* [Entries supplied]
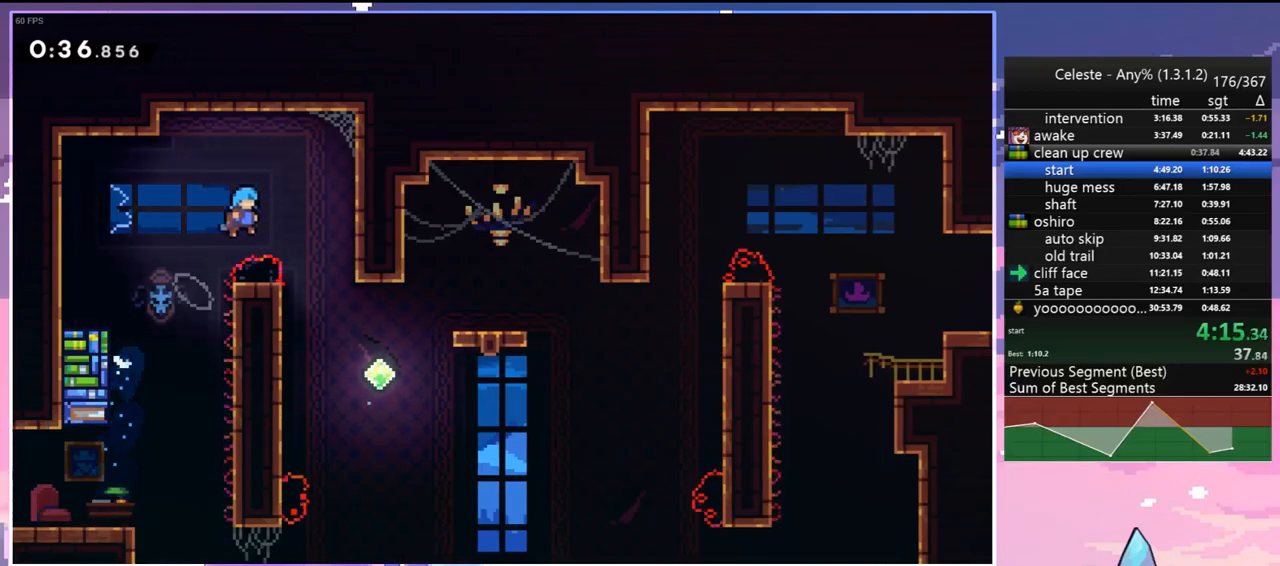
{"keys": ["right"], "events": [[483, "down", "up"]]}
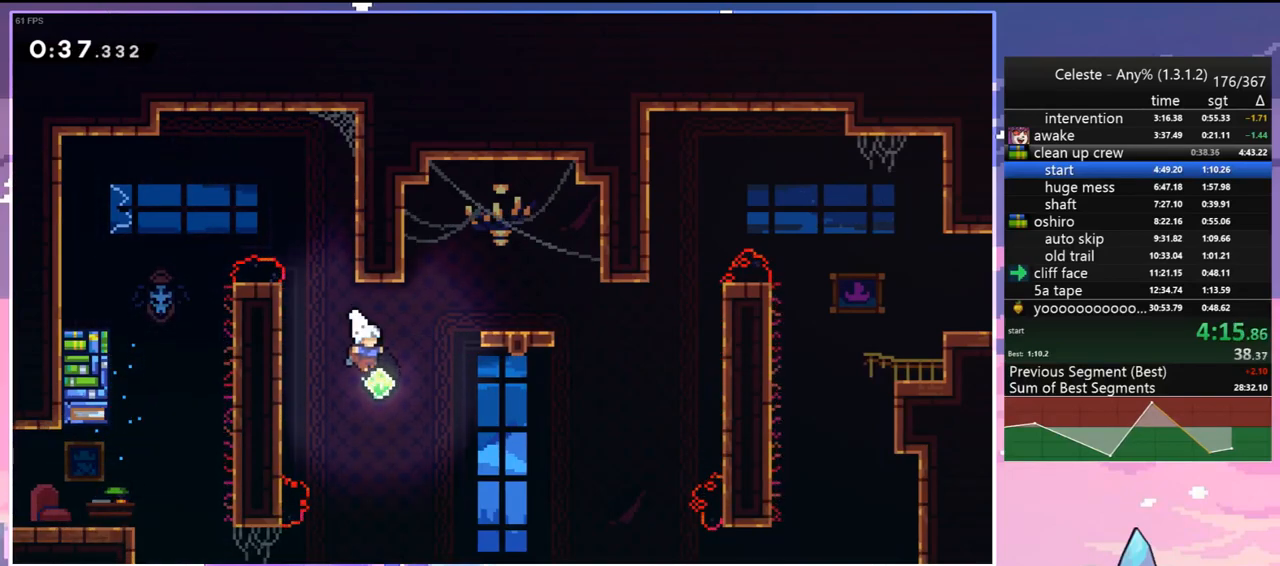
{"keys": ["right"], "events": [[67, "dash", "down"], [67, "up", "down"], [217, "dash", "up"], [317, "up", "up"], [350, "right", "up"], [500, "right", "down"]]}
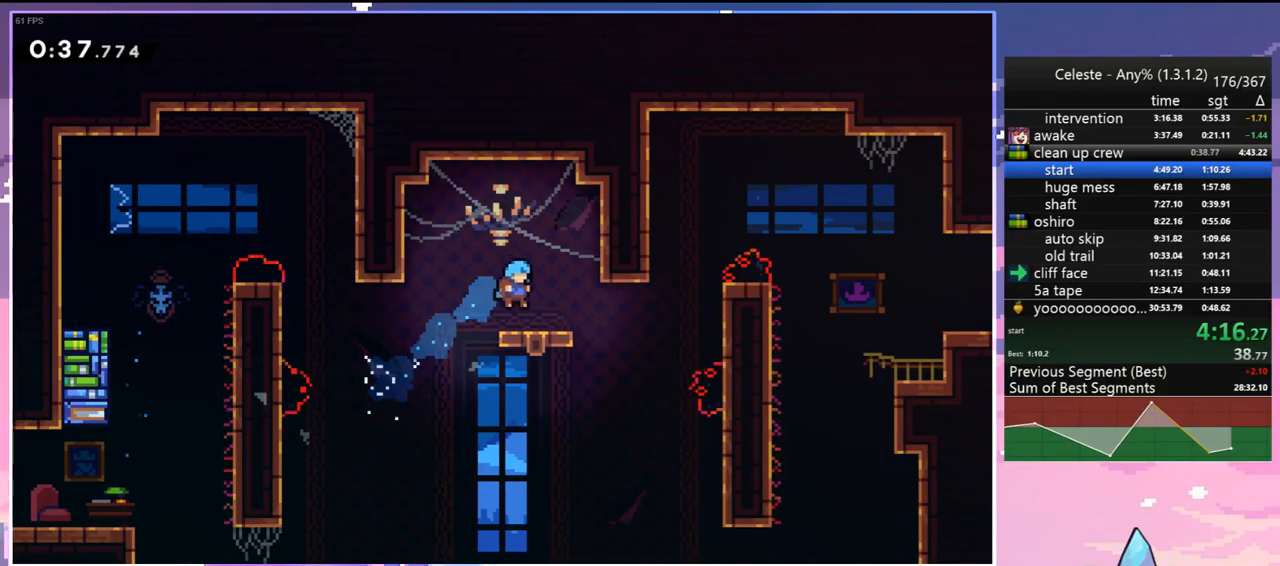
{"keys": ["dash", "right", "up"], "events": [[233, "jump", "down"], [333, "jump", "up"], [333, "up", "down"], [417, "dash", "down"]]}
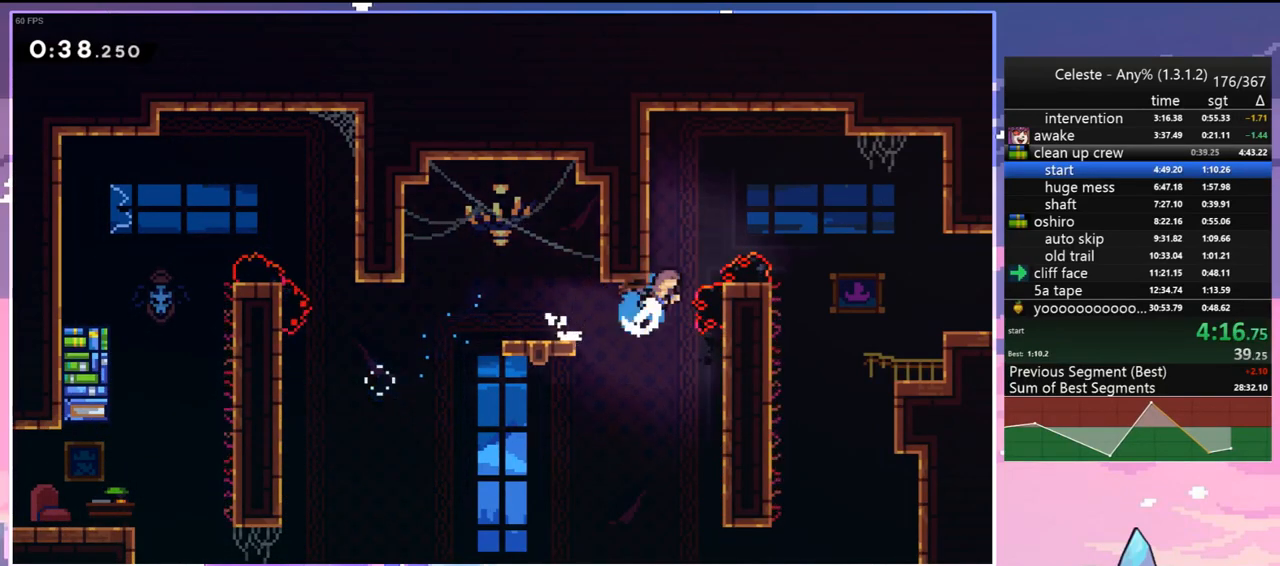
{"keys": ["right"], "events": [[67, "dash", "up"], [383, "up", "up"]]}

...

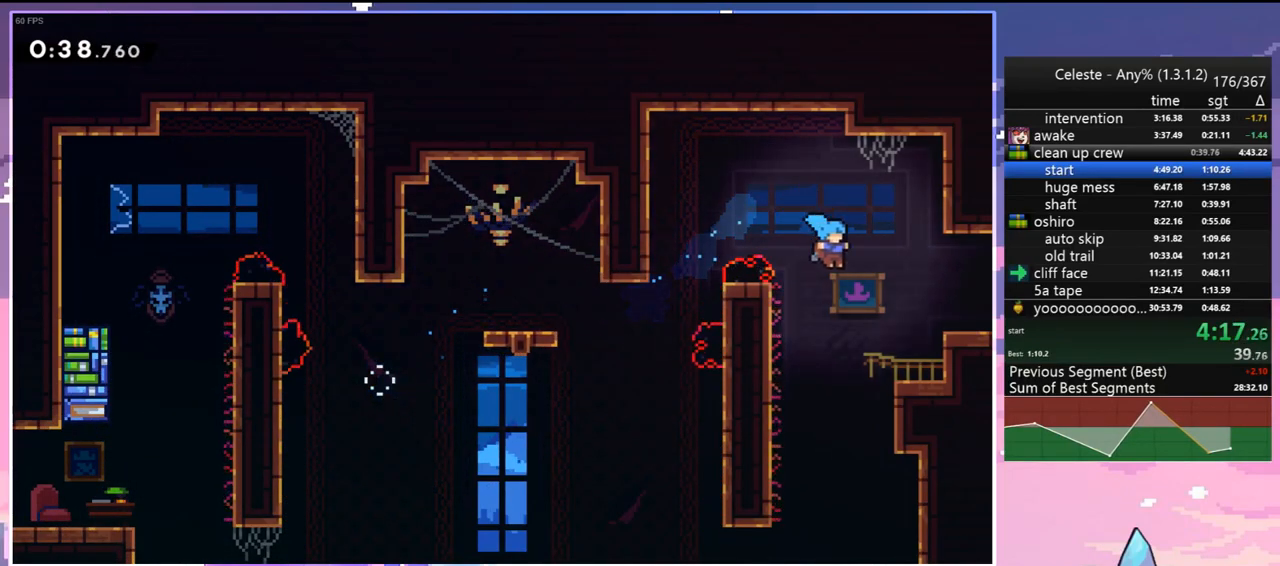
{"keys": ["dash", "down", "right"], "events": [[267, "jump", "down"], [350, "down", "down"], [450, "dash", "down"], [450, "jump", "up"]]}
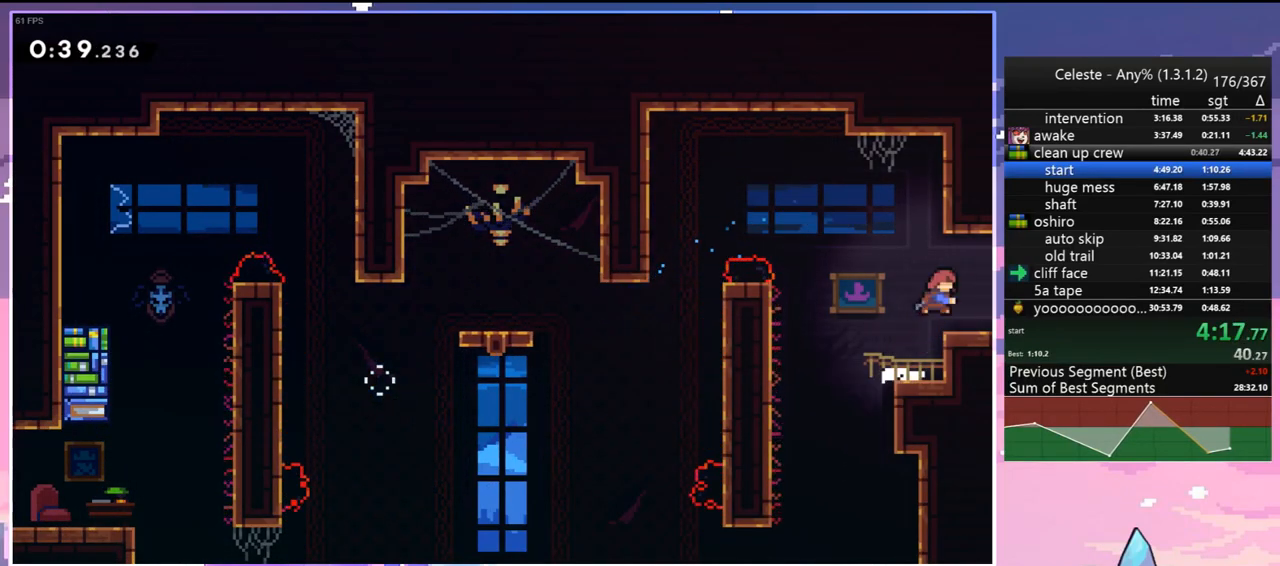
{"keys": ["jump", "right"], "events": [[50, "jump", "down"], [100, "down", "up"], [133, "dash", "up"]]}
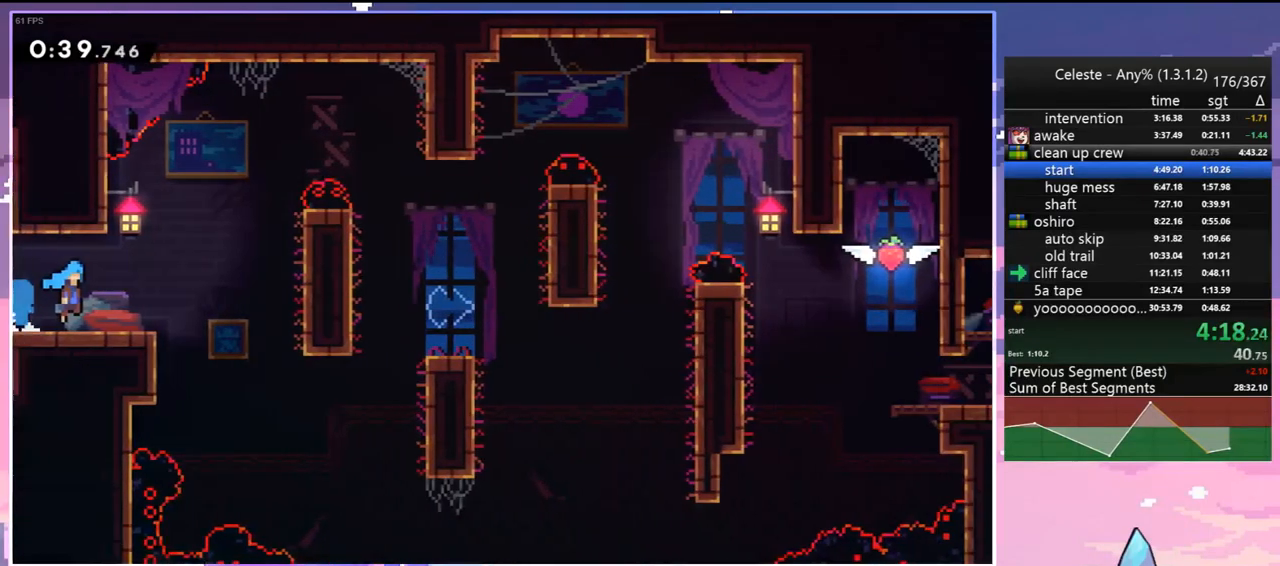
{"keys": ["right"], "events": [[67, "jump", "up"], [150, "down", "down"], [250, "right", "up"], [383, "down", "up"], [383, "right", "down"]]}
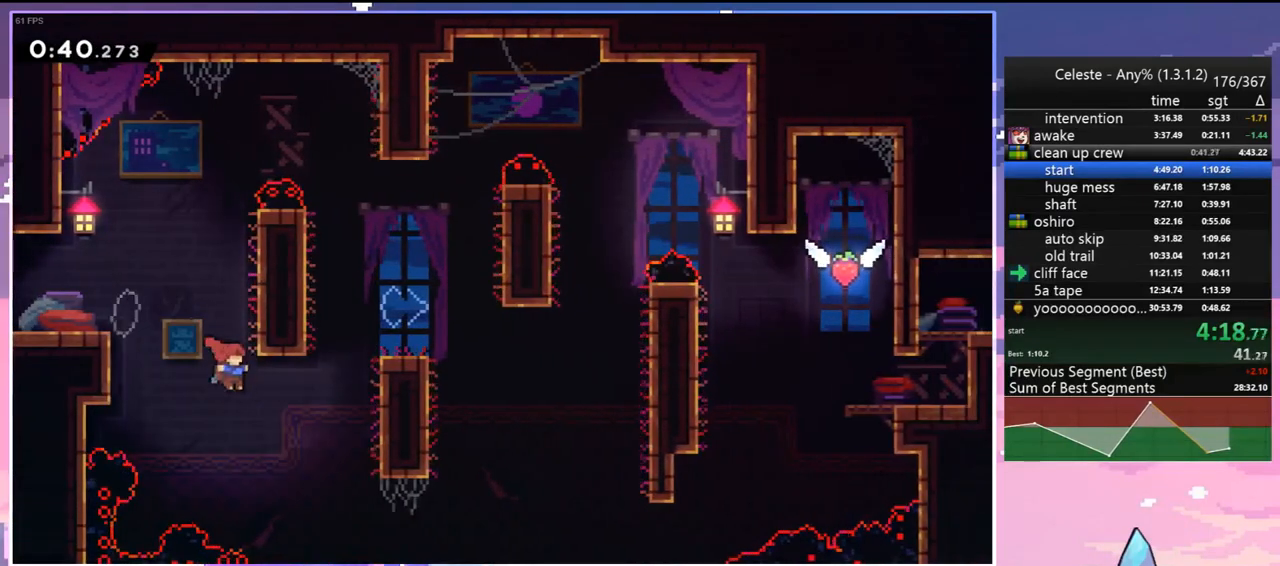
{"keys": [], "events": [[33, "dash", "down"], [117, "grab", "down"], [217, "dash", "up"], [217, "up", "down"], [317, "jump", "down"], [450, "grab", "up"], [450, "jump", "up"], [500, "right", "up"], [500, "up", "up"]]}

* [Problem description]
Answer with one number: how many lines in the listing hold "down".

* [Task answer]
7